#### Your task
From the line containing "limitations. | X |" through the last line of the entries below, repeat each line word for word and leave out the rest.

=======

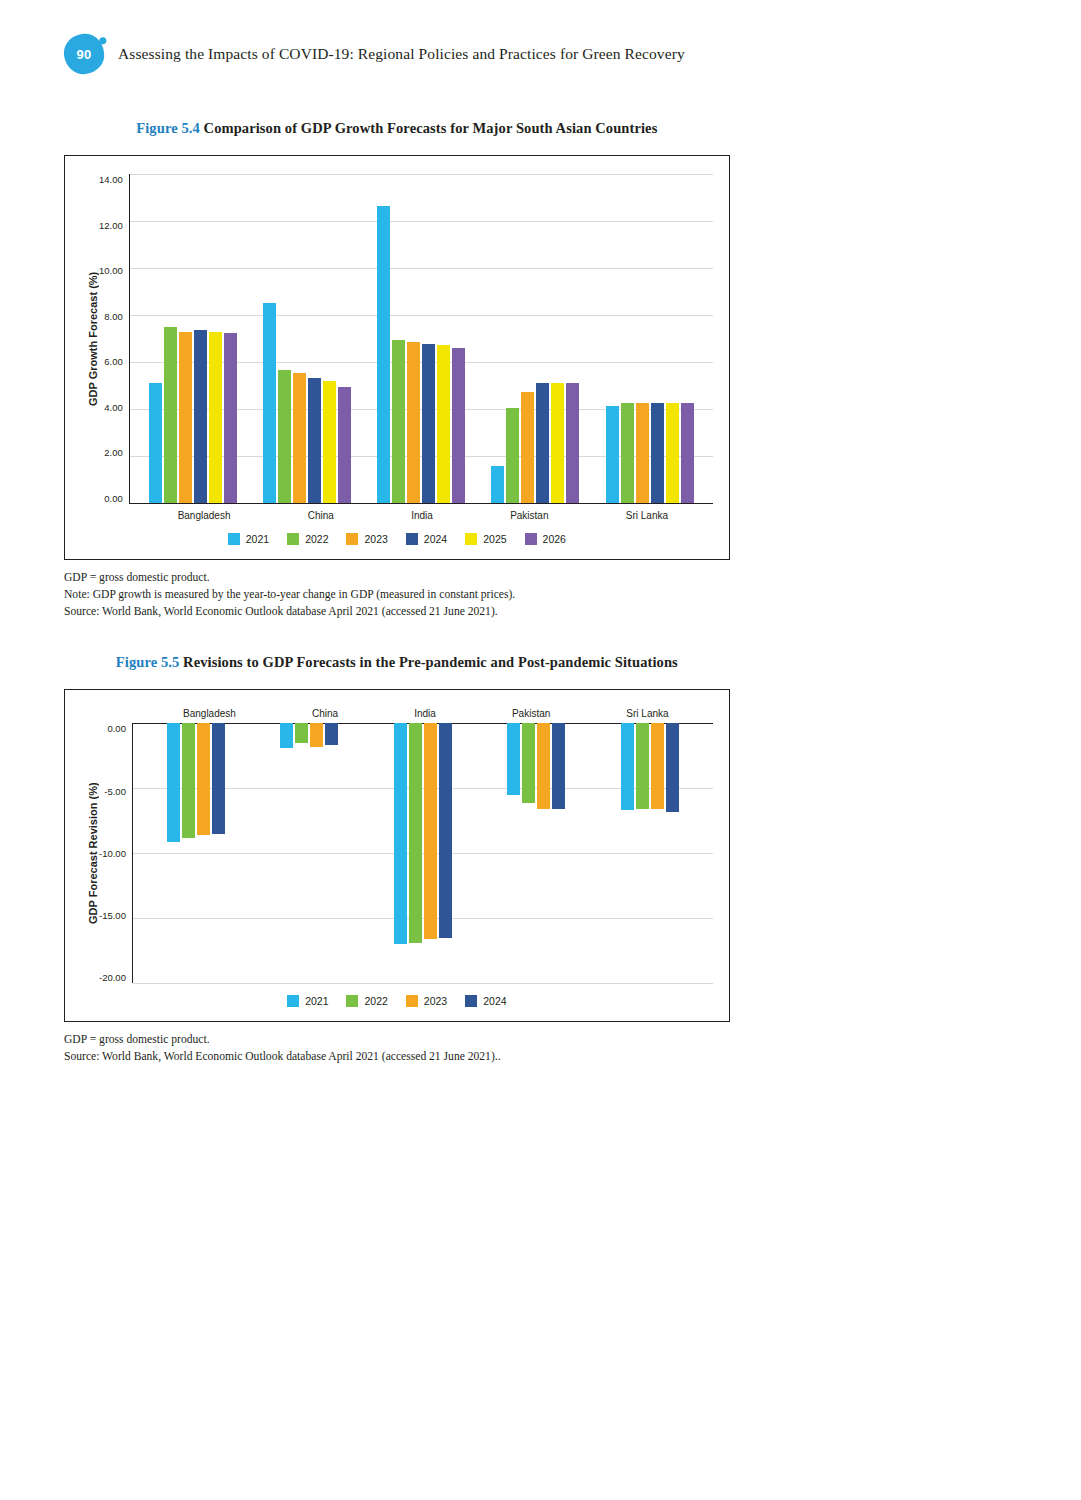90
Assessing the Impacts of COVID-19: Regional Policies and Practices for Green Recovery
Figure 5.4 Comparison of GDP Growth Forecasts for Major South Asian Countries
GDP Growth Forecast (%)
14.00 12.00 10.00 8.00 6.00 4.00 2.00 0.00
Bangladesh China India Pakistan Sri Lanka
2021
2022
2023
2024
2025
2026
GDP = gross domestic product.
Note: GDP growth is measured by the year-to-year change in GDP (measured in constant prices).
Source: World Bank, World Economic Outlook database April 2021 (accessed 21 June 2021).
Figure 5.5 Revisions to GDP Forecasts in the Pre-pandemic and Post-pandemic Situations
Bangladesh China India Pakistan Sri Lanka
GDP Forecast Revision (%)
0.00 -5.00 -10.00 -15.00 -20.00
2021
2022
2023
2024
GDP = gross domestic product.
Source: World Bank, World Economic Outlook database April 2021 (accessed 21 June 2021)..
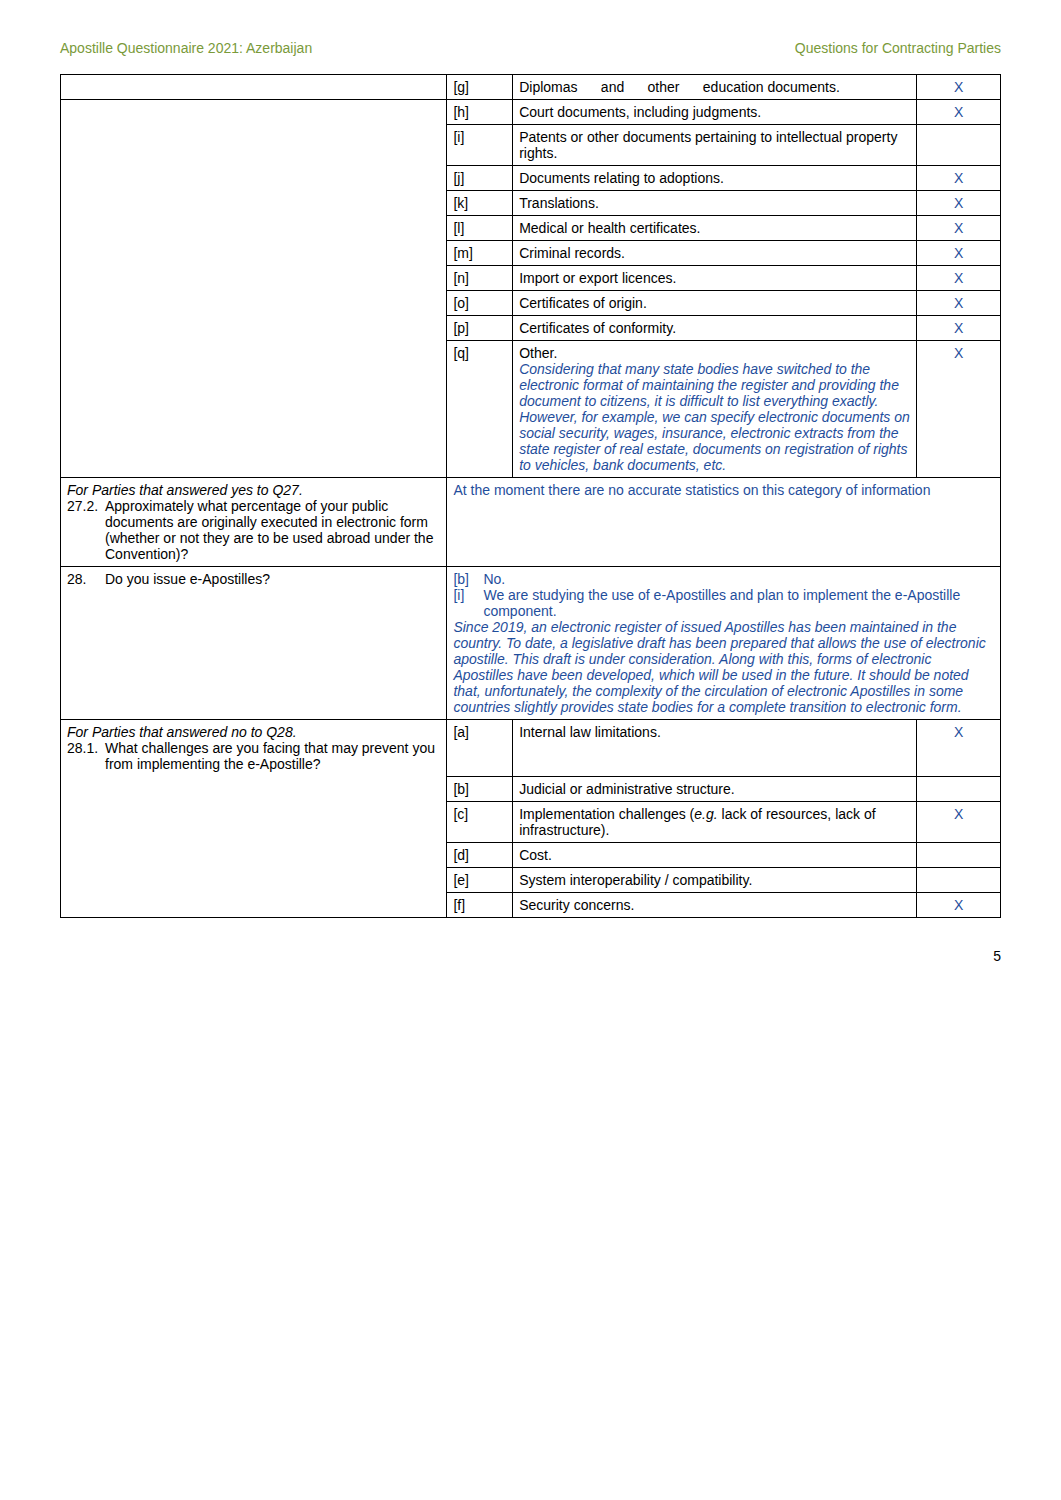Apostille Questionnaire 2021: Azerbaijan
Questions for Contracting Parties
| | [g] | Diplomas and other education documents. | X |
| | [h] | Court documents, including judgments. | X |
| | [i] | Patents or other documents pertaining to intellectual property rights. | |
| | [j] | Documents relating to adoptions. | X |
| | [k] | Translations. | X |
| | [l] | Medical or health certificates. | X |
| | [m] | Criminal records. | X |
| | [n] | Import or export licences. | X |
| | [o] | Certificates of origin. | X |
| | [p] | Certificates of conformity. | X |
| | [q] | Other. Considering that many state bodies have switched to the electronic format of maintaining the register and providing the document to citizens, it is difficult to list everything exactly. However, for example, we can specify electronic documents on social security, wages, insurance, electronic extracts from the state register of real estate, documents on registration of rights to vehicles, bank documents, etc. | X |
| For Parties that answered yes to Q27. / 27.2. / Approximately what percentage of your public documents are originally executed in electronic form (whether or not they are to be used abroad under the Convention)? / | At the moment there are no accurate statistics on this category of information |
| / 28. / Do you issue e-Apostilles? / | / [b] / No. / / [i] / We are studying the use of e-Apostilles and plan to implement the e-Apostille component. / Since 2019, an electronic register of issued Apostilles has been maintained in the country. To date, a legislative draft has been prepared that allows the use of electronic apostille. This draft is under consideration. Along with this, forms of electronic Apostilles have been developed, which will be used in the future. It should be noted that, unfortunately, the complexity of the circulation of electronic Apostilles in some countries slightly provides state bodies for a complete transition to electronic form. |
| For Parties that answered no to Q28. / 28.1. / What challenges are you facing that may prevent you from implementing the e-Apostille? / | [a] | Internal law limitations. | X |
| | [b] | Judicial or administrative structure. | |
| | [c] | Implementation challenges ( e.g. lack of resources, lack of infrastructure). | X |
| | [d] | Cost. | |
| | [e] | System interoperability / compatibility. | |
| | [f] | Security concerns. | X |
5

=======

#### Problem solution
| For Parties that answered no to Q28. / 28.1. / What challenges are you facing that may prevent you from implementing the e-Apostille? / | [a] | Internal law limitations. | X |
| | [b] | Judicial or administrative structure. | |
| | [c] | Implementation challenges ( e.g. lack of resources, lack of infrastructure). | X |
| | [d] | Cost. | |
| | [e] | System interoperability / compatibility. | |
| | [f] | Security concerns. | X |
5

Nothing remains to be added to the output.